::: PROVIDED DATA :::
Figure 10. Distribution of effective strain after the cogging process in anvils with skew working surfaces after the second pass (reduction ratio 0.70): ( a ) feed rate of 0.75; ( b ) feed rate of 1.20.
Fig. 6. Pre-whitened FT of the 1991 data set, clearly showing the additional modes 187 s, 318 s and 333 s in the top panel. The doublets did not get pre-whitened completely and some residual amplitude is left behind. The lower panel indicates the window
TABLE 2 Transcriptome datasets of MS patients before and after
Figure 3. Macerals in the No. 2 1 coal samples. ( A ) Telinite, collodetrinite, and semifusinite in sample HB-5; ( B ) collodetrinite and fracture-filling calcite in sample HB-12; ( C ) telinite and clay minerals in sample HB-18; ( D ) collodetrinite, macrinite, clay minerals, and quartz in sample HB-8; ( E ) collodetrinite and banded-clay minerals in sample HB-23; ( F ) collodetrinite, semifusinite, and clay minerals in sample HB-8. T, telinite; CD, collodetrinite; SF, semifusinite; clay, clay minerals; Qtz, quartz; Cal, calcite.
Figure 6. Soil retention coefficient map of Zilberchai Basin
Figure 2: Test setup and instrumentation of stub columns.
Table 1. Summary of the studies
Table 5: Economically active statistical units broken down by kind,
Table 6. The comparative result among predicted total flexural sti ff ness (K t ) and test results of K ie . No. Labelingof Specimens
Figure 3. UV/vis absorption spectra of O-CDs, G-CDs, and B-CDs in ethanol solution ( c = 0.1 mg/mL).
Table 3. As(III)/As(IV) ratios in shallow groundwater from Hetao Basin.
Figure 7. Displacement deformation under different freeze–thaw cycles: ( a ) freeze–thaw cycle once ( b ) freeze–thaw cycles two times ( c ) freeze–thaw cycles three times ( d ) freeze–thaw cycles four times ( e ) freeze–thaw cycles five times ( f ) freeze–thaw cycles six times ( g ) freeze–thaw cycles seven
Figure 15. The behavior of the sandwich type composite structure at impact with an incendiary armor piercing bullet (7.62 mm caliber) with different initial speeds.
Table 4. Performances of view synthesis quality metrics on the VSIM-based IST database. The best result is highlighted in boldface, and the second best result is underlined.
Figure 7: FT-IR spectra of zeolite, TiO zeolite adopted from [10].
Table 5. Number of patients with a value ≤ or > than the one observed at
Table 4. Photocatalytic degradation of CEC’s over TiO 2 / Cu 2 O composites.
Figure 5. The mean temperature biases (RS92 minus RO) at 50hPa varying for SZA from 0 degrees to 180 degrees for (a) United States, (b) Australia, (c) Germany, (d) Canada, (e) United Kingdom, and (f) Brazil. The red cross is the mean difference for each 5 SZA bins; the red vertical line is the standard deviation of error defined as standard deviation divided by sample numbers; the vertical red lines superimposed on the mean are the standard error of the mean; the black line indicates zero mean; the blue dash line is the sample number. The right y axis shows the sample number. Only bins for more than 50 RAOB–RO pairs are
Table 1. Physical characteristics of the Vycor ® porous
:::
All records are to be printed again, exactly and completely.

Figure 10. Distribution of effective strain after the cogging process in anvils with skew working surfaces after the second pass (reduction ratio 0.70): ( a ) feed rate of 0.75; ( b ) feed rate of 1.20.
Fig. 6. Pre-whitened FT of the 1991 data set, clearly showing the additional modes 187 s, 318 s and 333 s in the top panel. The doublets did not get pre-whitened completely and some residual amplitude is left behind. The lower panel indicates the window
TABLE 2 Transcriptome datasets of MS patients before and after
Figure 3. Macerals in the No. 2 1 coal samples. ( A ) Telinite, collodetrinite, and semifusinite in sample HB-5; ( B ) collodetrinite and fracture-filling calcite in sample HB-12; ( C ) telinite and clay minerals in sample HB-18; ( D ) collodetrinite, macrinite, clay minerals, and quartz in sample HB-8; ( E ) collodetrinite and banded-clay minerals in sample HB-23; ( F ) collodetrinite, semifusinite, and clay minerals in sample HB-8. T, telinite; CD, collodetrinite; SF, semifusinite; clay, clay minerals; Qtz, quartz; Cal, calcite.
Figure 6. Soil retention coefficient map of Zilberchai Basin
Figure 2: Test setup and instrumentation of stub columns.
Table 1. Summary of the studies
Table 5: Economically active statistical units broken down by kind,
Table 6. The comparative result among predicted total flexural sti ff ness (K t ) and test results of K ie . No. Labelingof Specimens
Figure 3. UV/vis absorption spectra of O-CDs, G-CDs, and B-CDs in ethanol solution ( c = 0.1 mg/mL).
Table 3. As(III)/As(IV) ratios in shallow groundwater from Hetao Basin.
Figure 7. Displacement deformation under different freeze–thaw cycles: ( a ) freeze–thaw cycle once ( b ) freeze–thaw cycles two times ( c ) freeze–thaw cycles three times ( d ) freeze–thaw cycles four times ( e ) freeze–thaw cycles five times ( f ) freeze–thaw cycles six times ( g ) freeze–thaw cycles seven
Figure 15. The behavior of the sandwich type composite structure at impact with an incendiary armor piercing bullet (7.62 mm caliber) with different initial speeds.
Table 4. Performances of view synthesis quality metrics on the VSIM-based IST database. The best result is highlighted in boldface, and the second best result is underlined.
Figure 7: FT-IR spectra of zeolite, TiO zeolite adopted from [10].
Table 5. Number of patients with a value ≤ or > than the one observed at
Table 4. Photocatalytic degradation of CEC’s over TiO 2 / Cu 2 O composites.
Figure 5. The mean temperature biases (RS92 minus RO) at 50hPa varying for SZA from 0 degrees to 180 degrees for (a) United States, (b) Australia, (c) Germany, (d) Canada, (e) United Kingdom, and (f) Brazil. The red cross is the mean difference for each 5 SZA bins; the red vertical line is the standard deviation of error defined as standard deviation divided by sample numbers; the vertical red lines superimposed on the mean are the standard error of the mean; the black line indicates zero mean; the blue dash line is the sample number. The right y axis shows the sample number. Only bins for more than 50 RAOB–RO pairs are
Table 1. Physical characteristics of the Vycor ® porous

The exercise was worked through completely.